職員室にいた先生に財布を届けると、先生は財布の中身を調べてくれました。
「わかった。これは、教頭先生の財布よ」
教頭先生は、今日は朝から出張で学校にいないのです。
「財布がないと、こまるよね」
チホとリクヤは、なんとかして財布を教頭先生に届けてあげたいと思いました。そこで、先生は裏天神杜小学校のマリコ先生に頼んで、魔法で財布を届けてあげることにしました。
マリコ先生はこう言いました。
「せっかくだから、あなたたちが魔法を使ってごらんなさい」
二人は、銀のたらいにきれいな水をはり、声を合わせてマリコ先生に教わった呪文をとなえます。それから、水の中に財布をぽちゃんと落としました。財布は一瞬光って、消えてしまいます。あとには、二人の顔を鏡のようにくっきりと映したいっぱいの水があるばかりでした。

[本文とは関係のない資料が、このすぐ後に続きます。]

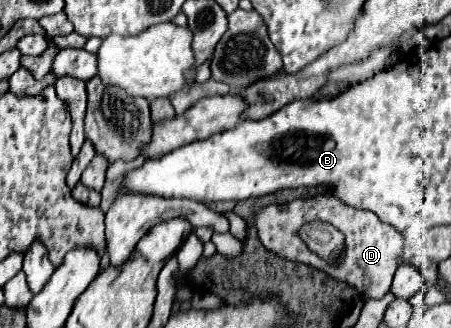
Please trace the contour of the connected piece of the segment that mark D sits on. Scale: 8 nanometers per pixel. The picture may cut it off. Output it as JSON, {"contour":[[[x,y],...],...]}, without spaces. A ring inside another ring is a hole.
{"contour":[[[316,195],[308,199],[294,199],[284,205],[266,205],[254,216],[252,224],[257,229],[260,243],[270,251],[288,261],[306,263],[318,271],[324,271],[328,277],[336,281],[344,281],[356,289],[362,299],[382,299],[392,283],[394,271],[400,265],[404,237],[392,227],[382,223],[372,211],[352,209],[340,203],[334,195]],[[308,221],[328,221],[336,229],[340,229],[346,237],[346,255],[340,263],[326,263],[318,255],[314,255],[298,237],[298,229]]]}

「さあ、うまくいっていれば、教頭先生のもとに財布が届いたはずだけど……」
その日の中休みに、教頭先生がもどってきました。
「あれ、先生。どうしたんです?」
「いや、財布を忘れてしまったみたいで。学校にないかなと思ってちょっと抜け出してきました」
「財布なら、魔法で先生のもとに届けたはずですよ」
「え? そうなんですか?」
たまたまその会話を耳にしたチホは、魔法が失敗したのだと気づきました。教頭先生にバレる前に、なんとか財布を取り戻さないといけません。

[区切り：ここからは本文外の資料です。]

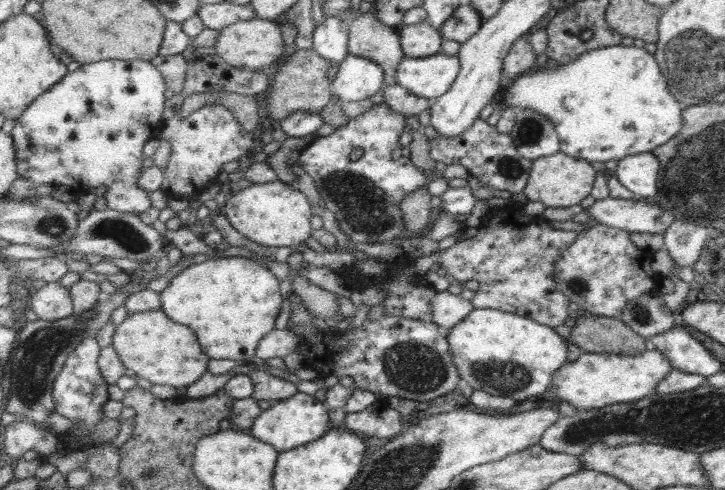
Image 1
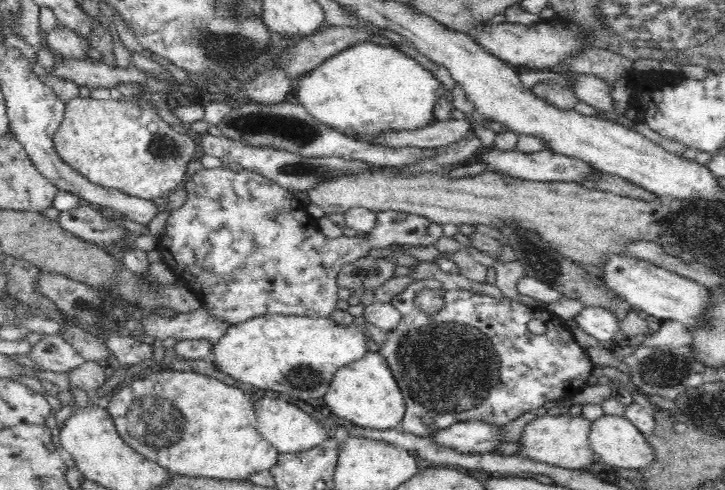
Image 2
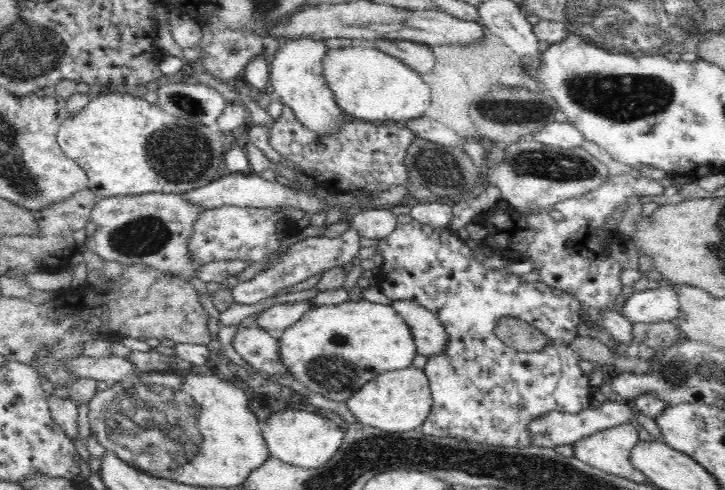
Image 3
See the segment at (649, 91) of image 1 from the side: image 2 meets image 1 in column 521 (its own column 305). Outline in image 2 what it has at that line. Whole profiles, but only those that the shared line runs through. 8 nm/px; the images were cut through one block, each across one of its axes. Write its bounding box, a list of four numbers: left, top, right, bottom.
[295,41,447,139]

マリコ先生に相談すると、水晶玉を貸してくれました。のぞくと、財布が学校の裏にある小さなほこらの中に置いてあるのがわかりました。
「ええっ、なんでそんなところに……」
「あなたたち、さっきたらいに財布を入れるとき、ほこらのことを考えなかった?」
「そういえば、ちょっとだけ考えました」
昨日の放課後、ほこらと鏡にまつわる怖い話を聴いたのです。そのせいで、財布がほこらに行ってしまったのです。チホはリクヤと一緒に、財布を探しに行きました。

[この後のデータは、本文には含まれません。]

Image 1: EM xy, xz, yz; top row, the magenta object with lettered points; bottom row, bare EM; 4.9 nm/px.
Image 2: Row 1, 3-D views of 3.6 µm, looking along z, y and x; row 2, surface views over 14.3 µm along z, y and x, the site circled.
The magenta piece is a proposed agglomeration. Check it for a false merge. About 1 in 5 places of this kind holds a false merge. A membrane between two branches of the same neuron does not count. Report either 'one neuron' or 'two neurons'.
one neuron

ほこらには道祖神がいて、財布に入っていたお札を数えているところでした。
「あーっ! 先生のお金が!」
「どろぼう!」
さけぶと、道祖神は財布をもったままぴょんぴょんと飛びはね、逃げていきます。チホはとっさに物置の前にたてかけてあった木のほうきをつかみ、またがります。地面を蹴ると、ほうきはひゅんと浮かび上がりました。チホは一瞬ぎょっとしましたが、じきにへっちゃらになりました。――竹馬や一輪車と同じようなものです。
「待ちなさい!」
チホは空から、リクヤは地上を走って道祖神を追いかけます。なんとか、校庭を出る前には捕まえることができました。
「先生の財布、返してください」
「……はい」
道祖神はうなだれました。
「このお金で、おまんじゅうやお花を買おうと思ったのに。最近はだれもおそなえをしてくれないんだ……」
二人は、少しかわいそうに思いました。
その時、マリコ先生と教頭先生がかけつけてきました。
「あ、俺の財布が」
指をさした先生に、道祖神はちゃんと財布を返しました。チホとリクヤは、先生にお願いをします。
「ねえ、先生。神様に何かおそなえものをしたいんです」
教頭先生は、笑いながらうなずきました。
「わかったよ」
そして、出張の帰りに、おまんじゅうとお花を買ってきてくれました。